## TASK STATEMENT
Your task is to copy the stretch of lines in the records below that begins with the line containing "Serial sections, left" and ends with the line containing "Where is the", exactly as written, with nothing added.
Top of SOURCE MATERIAL
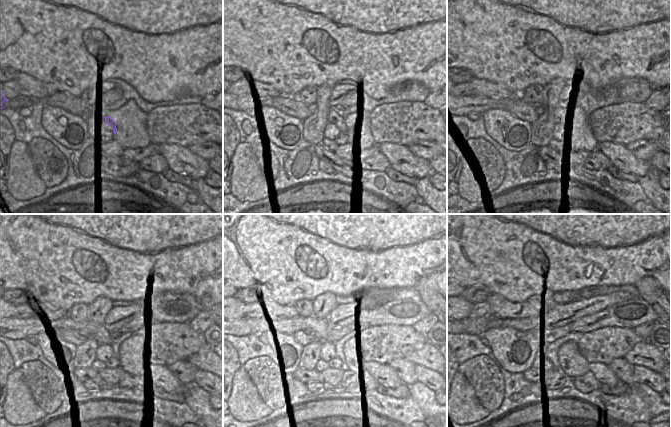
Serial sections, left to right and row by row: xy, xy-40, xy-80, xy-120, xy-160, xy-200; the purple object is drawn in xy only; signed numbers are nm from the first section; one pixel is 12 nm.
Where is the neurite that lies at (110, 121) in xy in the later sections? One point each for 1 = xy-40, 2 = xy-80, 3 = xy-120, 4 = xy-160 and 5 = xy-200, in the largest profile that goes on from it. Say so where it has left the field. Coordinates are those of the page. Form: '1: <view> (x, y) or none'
Bottom of SOURCE MATERIAL
Top of SOURCE MATERIAL
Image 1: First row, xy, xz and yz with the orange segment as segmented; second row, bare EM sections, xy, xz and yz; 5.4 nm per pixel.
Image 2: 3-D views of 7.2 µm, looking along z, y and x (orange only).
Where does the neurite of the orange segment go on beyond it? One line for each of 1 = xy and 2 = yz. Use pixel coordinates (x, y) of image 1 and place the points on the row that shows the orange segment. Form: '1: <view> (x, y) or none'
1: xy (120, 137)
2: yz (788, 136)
Bottom of SOURCE MATERIAL
## RESPONSE
Serial sections, left to right and row by row: xy, xy-40, xy-80, xy-120, xy-160, xy-200; the purple object is drawn in xy only; signed numbers are nm from the first section; one pixel is 12 nm.
Where is the neurite that lies at (110, 121) in xy in the later sections? One point each for 1 = xy-40, 2 = xy-80, 3 = xy-120, 4 = xy-160 and 5 = xy-200, in the largest profile that goes on from it. Say so where it has left the field. Coordinates are those of the page. Form: '1: <view> (x, y) or none'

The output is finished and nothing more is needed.